The Internet of Things
Data from Embedded Systems Will Account for 10% of the Digital Universe by 2020
There have been three major growth spurts for the digital universe in modern memory. The first was when digital camera technology replaced film; the second, when analog telephony went digital; and the third, when TV went digital.
Now comes a fourth growth spurt – the migration of analog functions monitoring and managing the physical world to digital functions involving communications and software telemetry.
Call it the advent of the Internet of Things (IoT). Fed by sensors soon to number in the trillions, working with intelligent systems in the billions, and involving millions of applications, the Internet of Things will drive new consumer and business behavior that will demand increasingly intelligent industry solutions, which, in turn, will drive trillions of dollars in opportunity for IT vendors and even more for the companies that take advantage of the IoT.
Why the IoT heralds a new era of computing is a matter of math. All earlier eras involved the computerization of enterprises or people, of which there are a finite number on the planet. This era involves the computerization, adding software and intelligence, to things – things as varied as cars and toys, airplanes and dishwashers, turbines and dog collars.
Yes, there is a finite number of things – at least big things – that might be computerized. But, by IDC’s count, that number is already approaching 200 billion. And the number of sensors (e.g., the accelerometer in your smart phone) that track, monitor, or feed data to those things is already more than 50 billion, with scientists talking about trillion-sensor networks within 10 years.
Of course, not all of those 200 billion things are actually wired and communicating on the Internet, but some 20 billion are. And, by 2020, this number will grow by 50% to 30 billion connected devices.
IDC describes the IoT as a network connecting – either wired or wireless – devices (things) that is characterized by automatic provisioning, management, and monitoring. It is innately analytical and integrated, and includes not just intelligent systems and devices, but connectivity enablement, platforms for device, network and application enablement, analytics and social business, and applications and vertical industry solutions. It is more than traditional machine-to-machine communication. Indeed, it is more than the traditional Information and Communications Technology (ICT) industry itself.
The IoT will, in fact, subsume the ICT industry over time – and to good effect. The compound annual growth rate for spending on traditional ICT from 2013 to 2020 is just under 4%. Vendor revenues tied to the part of IoT that are not already in traditional ICT spending will grow at three times that rate. And that’s just the revenue to the supply side. To the buyers and users of IoT technology and services, the payoff should be at least twice that – perhaps many more times.

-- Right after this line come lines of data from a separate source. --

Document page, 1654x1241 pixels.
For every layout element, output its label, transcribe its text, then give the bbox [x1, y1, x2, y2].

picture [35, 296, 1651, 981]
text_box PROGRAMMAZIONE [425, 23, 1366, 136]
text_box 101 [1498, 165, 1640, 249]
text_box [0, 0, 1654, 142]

The IoT, however, comes with its own challenges, including a lack of standards, the ability to scale globally, security concerns, and an immature ecosystem. For vendors, there is no homogeneous IoT market – each industry and application is different. For users, especially IT organizations, there can be issues of managing operational systems in an organization that might be culturally designed as a support organization, as well as dealing with the real-time demands of many IoT applications.
EMC and IDC see the IoT creating new opportunities for business in five main ways by enabling:
New business models
The IoT will help companies create new value streams for customers, speed time to market, and respond more rapidly to customer needs.
Real-time information on mission-critical systems
Enterprises can capture more data about processes and products more quickly and radically improve market agility.
Diversification of revenue streams
The IoT can help companies monetize additional services on top of traditional lines of business.
The IoT will make it easier for enterprises to see inside the business, including tracking from one end of the supply chain to the other, which can lower the cost of doing business in far-flung locales.
Efficient, intelligent operations
Access to information from autonomous endpoints will allow organizations to make on-the-fly decisions on pricing, logistics, and sales and support deployment.
The impact of the IoT is already visible in the digital universe. Data just from embedded systems – the sensors and systems that monitor the physical universe – already accounts for 2% of the digital universe. By 2020 that will rise to 10%.
There is one final way to look at the importance of embedded systems – the load they will put on the IoT in terms of management. Computers don’t just have to manage megabytes, they also have to manage the containers, or software-based digital “files” that the megabytes come in. Some containers are big, like a digital camera image or a 30-minute loop on a surveillance camera. But some are small. RFID tags and sensor “containers” may contain as few as 32 bytes. Because of this small signal size, the number of containers that must be managed from these embedded systems will dominate the digital universe in 2020. We’re talking 99% of all “files” in the digital universe.
Because of the growth of embedded systems data in the digital universe, the number of “containers” is growing faster than the number of petabytes, from 28 quadrillion in 2010 to 4,200 in 2020.
Finally, a good portion of the digital universe will be generated by mobile devices and people – from 17% in 2013 to 27% in 2020 – but the percentage of mobile “things” in the IoT will be more than 75% by 2020.
Every few years in this industry we witness the emergence of a new “next big thing.” The IoT is surely the next big thing in 2014.